Photo: Related California

Emerald Fund’s proposal calls for the highest number of units with 1,245 units and “up to 50 percent income restricted,” according to the presentation.

Photo: Emerald Fund and Mercy Housing

Each plan includes at least four acres of open space and a childcare facility, as required by the city’s Request For Proposals.

While the AvalonBay and Emerald Fund’s proposals feature five and six story buildings, Related Companies’ design has shorter buildings with about half of the plot covered by town houses.

Related California’s proposal disappointed Laura Clarke, executive director of YIMBY Action, a group that advocates for higher housing density across the Bay Area as a solution to the housing shortage.

“The idea that we would go down to 680 is an embarrassment,” Clarke said. “We could be doing far more to address our housing shortage.”

In a 2015 blog post, the SF Bay Area Renters Federation proposed building between 3,500 and 6,000 units on the land, a plan that would have required a change in the planning code to allow developers to build higher than 65 feet, the plot’s current height limit.

Others argued that Balboa Reservoir should not be privatized.

At the end of the meeting, Emily Lesk, a Planning Department project manager, reiterated that the Request For Proposals called for at least 500 units.

“We asked the development teams to come back and say ‘within that amount of space, how much housing would you propose should fit?’” Lesk said. “We certainly heard some people who did not want to see more than 500 units but that’s not a commitment we ever made.”

Aaron Goodman, a member of the Balboa Park Station Community Advisory Committee, had concerns that the presentations did not address the development’s relationship with the nearby Balboa Park BART station and transit hub or with City College of San Francisco, which owns the parking lot neighboring the Balboa Reservoir.

“[The proposals] feel like they’re in a vacuum still with City College and what they’re doing.
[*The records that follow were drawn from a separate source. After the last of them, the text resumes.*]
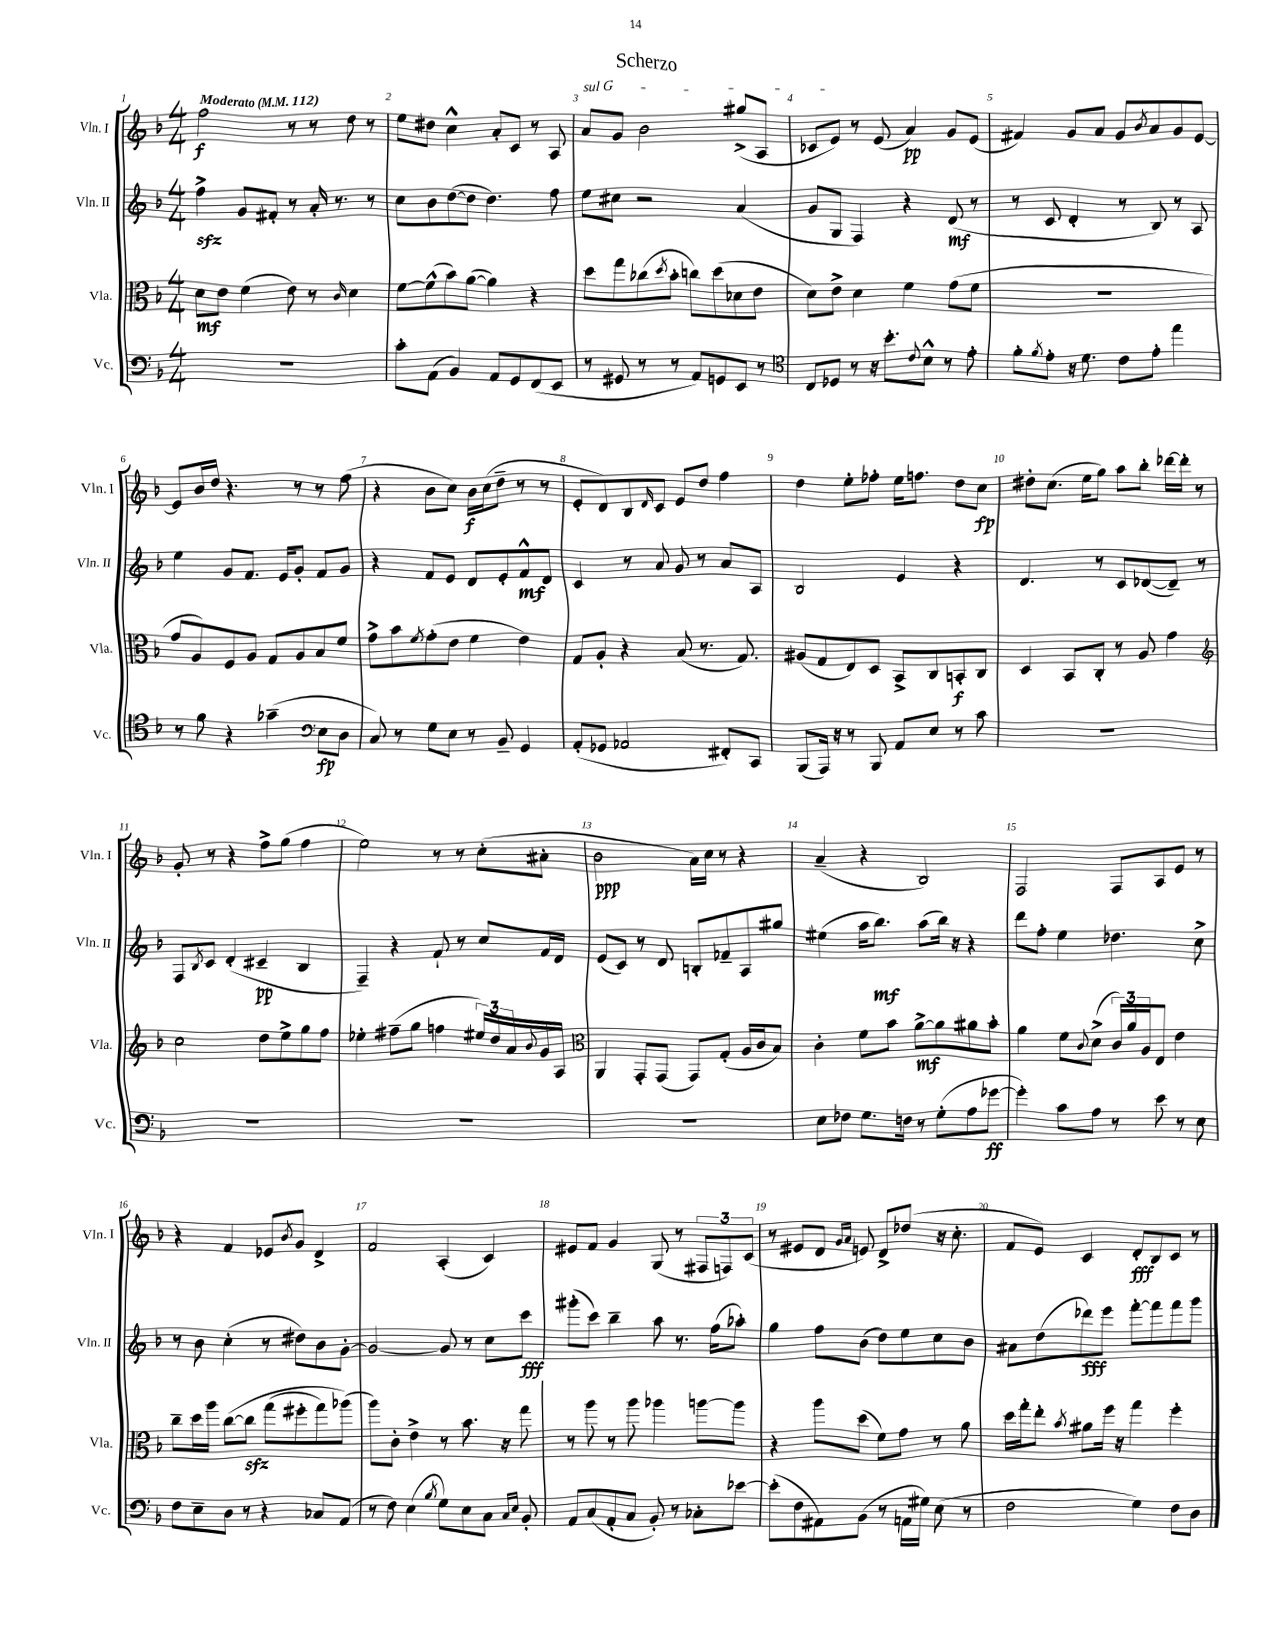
\header { title = "Scherzo" }
<<
\new StaffGroup <<
\new Staff = "s0" \with { instrumentName = "Vln. I" shortInstrumentName = "Vln. I" } {
    \clef treble \key f \major \numericTimeSignature \time 4/4 \tempo "Moderato" 4 = 112
    f''2\f r8 r8 d''8 r8 |
    e''8 dis''8 c''4-^ a'8-. c'8 r8 a8 |
    \once \override TextSpanner.bound-details.left.text = \markup { \italic "sul G" } a'8\startTextSpan g'8 bes'2 gis''8->( a8 |
    ces'8 e'8\stopTextSpan) r8 e'8( a'4\pp) g'8 e'8( |
    fis'4) g'8 a'8 g'8 \acciaccatura { bes'8 } a'8 g'8 e'8~ |
    e'8 bes'16 d''16 r4. r8 r8 f''8( |
    r4 bes'8 c''8) bes'16\f c''16( d''8-- r8 r8 |
    e'8-. d'8) bes8 \grace { d'16 } c'8 e'8 d''8 f''4 |
    d''4 e''8-. fes''8-. e''16 f''8. d''8 c''8\fp |
    dis''8-. c''8.( e''16 g''8) a''8 bes''8-. des'''16~ des'''16-. r8 |
    g'8-. r8 r4 f''8-> g''8( f''4 |
    e''2) r8 r8 c''8-.( ais'8-. |
    bes'2\ppp a'16) c''16 r8 r4 |
    a'4--( r4 bes2) |
    f2 f8 a8 e'8 r8 |
    r4 f'4 ees'8 \acciaccatura { bes'8 } g'8 d'4-> |
    f'2 a4-.( c'4) |
    eis'8 f'8 g'4 g8( r8 \tuplet 3/2 { fis8 f8) c'8( } |
    r8 eis'8 d'8 \grace { g'16 a'16 } e'8) d'8-> des''8( r16 c''8.-. |
    f'8 e'8) c'4 d'8-.\fff bes8 c'8 r8 \bar "|." |
}
\new Staff = "s1" \with { instrumentName = "Vln. II" shortInstrumentName = "Vln. II" } {
    \clef treble \key f \major \numericTimeSignature \time 4/4
    f''4->\sfz g'8 fis'8-. r8 a'16-. r8. r8 |
    c''8 bes'8 d''8~( d''8 d''4.) f''8 |
    e''8 cis''8 r2 a'4( |
    g'8 g8 f4) r4 d'8\mf( r8 |
    r8 c'8 d'4-. r8 bes8) r8 a8 |
    e''4 g'8 f'8. e'16 g'8-. f'8 g'8 |
    r4 f'8 e'8 d'8 e'8-. f'8-^\mf d'8 |
    c'4 r8 a'8 g'8 r8 a'8 a8 |
    bes2 e'4 r4 |
    d'4. r8 c'8 des'8~( des'8--) r8 |
    f8 \acciaccatura { bes8 } c'8 d'4-.( cis'4--\pp bes4 |
    f4--) r4 f'8-! r8 c''8 f'16 d'16 |
    e'8( c'8) r8 d'8 b8-. fes'8-- a8 gis''8 |
    eis''4( a''16 bes''8.\mf) a''8( bes''16) r16 r4 |
    d'''8 f''8-. e''4 des''4. c''8-> |
    r8 bes'8 c''4-.( r8 dis''8) bes'8 g'8~-. |
    g'2~ g'8 r8 c''8 c'''8\fff |
    gis'''8-.( c'''8) bes''4-- a''8 r8. f''16( aes''8-.) |
    g''4 f''8 bes'8( d''8) e''8 c''8 bes'8 |
    ais'8 d''8( des'''8\fff) e'''8 f'''8~-. f'''8 f'''8 g'''8 \bar "|." |
}
\new Staff = "s2" \with { instrumentName = "Vla." shortInstrumentName = "Vla." } {
    \clef alto \key f \major \numericTimeSignature \time 4/4
    d'8\mf e'8 f'4( e'8) r8 \grace { c'16 } d'4 |
    f'8~ f'8-^( bes'8) a'8~( a'4) r4 |
    d''8 g''8 ces''8( \acciaccatura { d''8 } bes'8-. c''8) d''8( des'8 e'8 |
    d'8) e'8-> d'4 f'4 g'8( f'8 |
    R1 |
    g'8 a8) f8 a8 g8 a8 bes8 f'8 |
    g'8-> bes'8 \acciaccatura { f'8 } g'8-.( e'8 f'4 e'4) |
    g8 a8-. r4 bes8( r8. g8.) |
    ais8( g8 e8) d8 bes,8-> c8 b,8-.\f c8 |
    d4 bes,8 c8-. r8 a8 g'4 |
    \clef treble c''2 d''8 e''8-> g''8 f''8 |
    ees''4-. fis''8--( g''8 f''4 \tuplet 3/2 { eis''16) d''16 a'16 } \appoggiatura { bes'8 } g'16 a16 |
    \clef alto a,4 g,8-. g,8( g,8) g8-.( a16 c'16 bes8) |
    c'4-. f'8 bes'8 a'8~->\mf a'8 ais'8 bes'8-. |
    a'4 f'8 \appoggiatura { c'8 } d'8->( \tuplet 3/2 { c'16) a'16 a16 } e8 e'4 |
    c''8-- d''16 a''16 c''8~\( c''8\sfz g''8( fis''8-. g''8) aes''8(\) |
    a''8) c'8-. e'4-> r8 bes'8. r16 g''8 |
    r8 a''8 r8 a''8 aes''4 a''8~ a''8 |
    r4 a''8 d''8( f'8) g'8 r8 a'8 |
    d''16 g''16-. e''8-. \acciaccatura { bes'8 } ais'8 f''16 r16 g''4 f''4-. \bar "|." |
}
\new Staff = "s3" \with { instrumentName = "Vc." shortInstrumentName = "Vc." } {
    \clef bass \key f \major \numericTimeSignature \time 4/4
    R1 |
    c'8-. a,8( bes,4) a,8 g,8 f,8( e,8 |
    r8 gis,8 r8 r8 a,8) g,8 e,8 r8 |
    \clef tenor c8 des8 r8 r16 bes'8.-. \appoggiatura { c'8 } bes8-^ r8 e'8-. |
    f'8-. \acciaccatura { f'8 } e'8-. r16 d'8. c'8 e'8-. e''4 |
    r8 f'8 r4 ges'4--( \clef bass e8\fp d8 |
    c8) r8 g8 e8 r8 bes,8-- g,4 |
    a,8-.( ges,8 aes,2 fis,8-.) c,8 |
    bes,,8( a,,16) r16 r8 bes,,8 a,8 e8 r8 c'8 |
    R1 |
    R1 |
    R1 |
    R1 |
    e8 fes8 g8. f16 r8 g8-.( a8 ges'8~\ff |
    ges'4-.) c'8 a8 r8 e'8 r8 e8 |
    f8 e8-- d8 r8 r4 ces8 a,8( |
    r8 f8) e4( \acciaccatura { bes8 } g8) e8 c8 \grace { c16 e16 } bes,8-. |
    a,8 c8( a,8-. c8 bes,8-.) r8 ces8-. ees'8~ |
    ees'8-.( f8 ais,8) bes,8( r8 a,16 gis16) e8( r8 |
    f2 g4) f8 d8 \bar "|." |
}
>>
>>
\layout { \context { \Score \override BarNumber.break-visibility = ##(#f #t #t) barNumberVisibility = #all-bar-numbers-visible } }
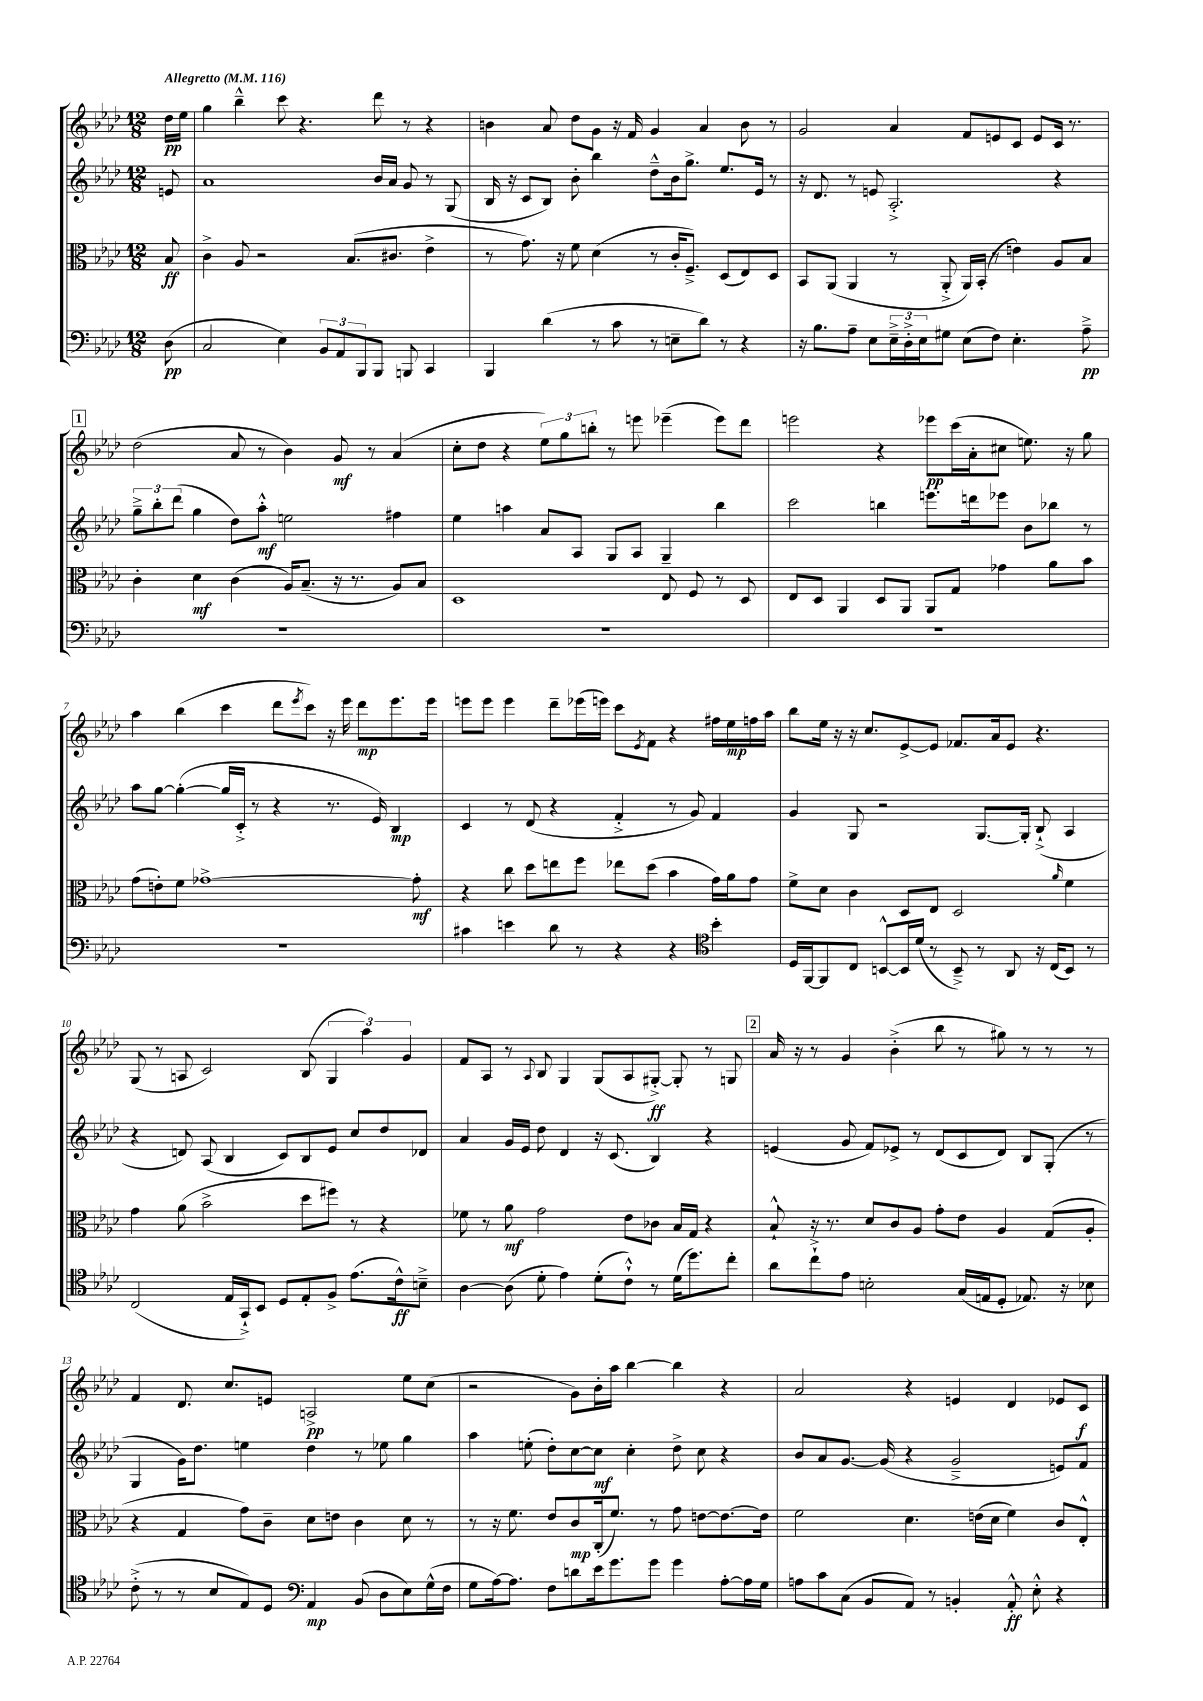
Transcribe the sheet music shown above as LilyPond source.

<<
\new StaffGroup <<
\new Staff = "s0" {
    \clef treble \key aes \major \numericTimeSignature \time 12/8 \partial 8 \tempo "Allegretto" 4 = 116
    des''16\pp ees''16 |
    g''4 bes''4---^ c'''8 r4. des'''8 r8 r4 |
    b'4 aes'8 des''8 g'8 r16 f'16 g'4 aes'4 b'8 r8 |
    g'2 aes'4 f'8 e'8 c'8 e'8 c'16 r8. |
    \mark \markup { \box "1" } des''2( aes'8 r8 bes'4) g'8\mf r8 aes'4( |
    c''8-. des''8 r4 \tuplet 3/2 { ees''8) g''8 b''8-. } r8 e'''8 ees'''4--( ees'''8) des'''8 |
    e'''2 r4 ees'''8\pp c'''16( aes'16-. cis''8 e''8.) r16 g''8 |
    aes''4 bes''4( c'''4 des'''8 \acciaccatura { ees'''8 } c'''8) r16 ees'''16 des'''8\mp ees'''8. ees'''16 |
    e'''8 e'''8 e'''4 des'''8-- ees'''16( e'''16) c'''8 \acciaccatura { ees'8 } f'8 r4 fis''16 ees''16\mp f''16 aes''16 |
    bes''8 ees''16 r16 r16 c''8. ees'8~-> ees'8 fes'8. aes'16 ees'8 r4. |
    g8( r8 a8 c'2) bes8( \tuplet 3/2 { g4 aes''4) g'4 } |
    f'8 aes8 r8 \appoggiatura { aes8 } bes8 g4 g8( aes8 gis8~-.->\ff) gis8-. r8 g8 |
    \mark \markup { \box "2" } aes'16 r16 r8 g'4 bes'4-.->( bes''8 r8 gis''8) r8 r8 r8 |
    f'4 des'8. c''8. e'8 a2->\pp ees''8 c''8( |
    r2 g'8) bes'16-. aes''16 bes''4~ bes''4 r4 |
    aes'2 r4 e'4 des'4 ees'8 c'8\f \bar "|." |
}
\new Staff = "s1" {
    \clef treble \key aes \major \numericTimeSignature \time 12/8 \partial 8
    e'8 |
    aes'1 bes'16 aes'16 g'8 r8 g8( |
    bes16 r16 c'8 bes8) bes'8-. bes''4 des''8---^ bes'16 g''8.-> ees''8. ees'16 r8 |
    r16 des'8. r8 e'8 aes2.-.-> r4 |
    \mark \markup { \box "1" } \tuplet 3/2 { g''8---> bes''8-. des'''8( } g''4 des''8) aes''8-.-^\mf e''2 fis''4 |
    ees''4 a''4 aes'8 aes8 g8 aes8 g4-- bes''4 |
    c'''2 b''4 e'''8. d'''16 ees'''8 bes'8 bes''8 r8 |
    aes''8 g''8~ g''4~-.( g''16 c'16-.-> r8 r4 r8. ees'16) bes4\mp |
    c'4 r8 des'8( r4 f'4-.-> r8 g'8) f'4 |
    g'4 g8 r2 g8.~ g16-. bes8-!->( aes4 |
    r4 d'8) aes8( bes4 c'8) bes8 ees'8 c''8 des''8 des'8 |
    aes'4 g'16 ees'16 des''8 des'4 r16 c'8.( bes4) r4 |
    \mark \markup { \box "2" } e'4( g'8 f'8) ees'8-> r8 des'8( c'8 des'8) bes8 g8-.( r8 |
    g4 g'16) des''8. e''4 des''4 r8 ees''8 g''4 |
    aes''4 e''8-.( des''8-.) c''8~ c''8\mf c''4-. des''8-> c''8 r4 |
    bes'8 aes'8 g'8.~ g'16( r4 g'2---> e'8) f'8 \bar "|." |
}
\new Staff = "s2" {
    \clef alto \key aes \major \numericTimeSignature \time 12/8 \partial 8
    bes8\ff |
    c'4-> aes8 r2 bes8.( cis'8. ees'4-> |
    r8 g'8.) r16 f'8 des'4( r8 c'16-. f8.--->) des8( ees8) des8 |
    bes,8 aes,8( aes,4 r8 aes,8-.-> aes,16) bes,16-.( r8 e'4) aes8 bes8 |
    \mark \markup { \box "1" } c'4-. des'4\mf c'4( aes16) bes8.--( r16 r8. aes8) bes8 |
    des1 ees8 f8 r8 des8 |
    ees8 des8 aes,4 des8 aes,8 aes,8 g8 ges'4 aes'8 bes'8 |
    g'8( e'8-.) f'8 ges'1~-> ges'8-.\mf |
    r4 c''8 des''8 e''8 f''8 ees''8 des''8( bes'4 g'16) aes'16 g'8 |
    f'8-> des'8 c'4 des8 ees8 des2 \grace { aes'16 } f'4 |
    g'4 aes'8( bes'2-> des''8 fis''8) r8 r4 |
    fes'8 r8 aes'8\mf g'2 ees'8 ces'8 bes16 g16 r4 |
    \mark \markup { \box "2" } bes8-!-^ r16 r8. des'8 c'8 aes8 g'8-. ees'8 aes4 g8( aes8-. |
    r4 g4 g'8) c'8-- des'8 e'8 c'4 des'8 r8 |
    r8 r16 f'8. ees'8 c'8\mp c16-.( f'8.) r8 g'8 e'8~ e'8.~ e'16 |
    f'2 des'4. e'16( des'16 f'4) c'8 ees8-.-^ \bar "|." |
}
\new Staff = "s3" {
    \clef bass \key aes \major \numericTimeSignature \time 12/8 \partial 8
    des8\pp( |
    c2 ees4) \tuplet 3/2 { bes,8 aes,8 bes,,8 } bes,,8 b,,8 c,4 |
    bes,,4 des'4( r8 c'8 r8 e8-- des'8) r8 r4 |
    r16 bes8. aes8-- ees8 \tuplet 3/2 { ees16---> des16-.-> ees16 } gis8 ees8( f8) ees4.-. aes8--->\pp |
    \mark \markup { \box "1" } R1. |
    R1. |
    R1. |
    R1. |
    cis'4 e'4 des'8 r8 r4 r4 \clef tenor bes'4-. |
    des16 f,16~ f,8 c8 b,8~-^ b,16 des'16( r8 b,8--->) r8 aes,8 r16 c16( b,8) r8 |
    c2( ees16 g,16-!->) bes,8 des8 ees8-. f8-> ees'8.( c'16-^\ff) b8---> |
    aes4~ aes8( des'8-. ees'4) des'8-.( c'8-!-^) r8 des'16( des''8.) c''8-. |
    \mark \markup { \box "2" } aes'8 c''8-!-> ees'8 b2-. g16( e16 des8-. ees8.) r16 bes8 |
    c'8-.->( r8 r8 bes8 ees8) des8 \clef bass aes,4\mp bes,8( des8 ees8) g16-^( f16 |
    g8 aes16~) aes8. f8 d'8 ees'16 g'8. g'8 g'4 aes8~-. aes16 g16 |
    a8 c'8 c8( bes,8 aes,8) r8 b,4-. aes,8-.-^\ff ees8-.-^ r4 \bar "|." |
}
>>
>>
Some of the plans still show a parking lot, they don’t show what’s going to happen. Until CCSF outlines their proposals it’s really hard to see [what the whole area] will look like,” Goodman said.

District 7 Supervisor Norman Yee, who established the Balboa Reservoir Community Advisory Committee to gather public input on the project, reiterated his hope that the developers would respect the thoughts of neighbors.

“What I’m hoping for today is that the people who came understand that [the proposals] will continue to be refined as the process continues,” Yee said after the meeting.

View videos of the three presentations and submit comments here.

The project will also be discussed at the Thursday, June 15 meeting of the Balboa Reservoir Community Advisory Committee in the Lick-Wilmerding High School Cafeteria. Videos of the developers’ presentations will be shown at 6 p.m. and public comment will begin at 7 p.m.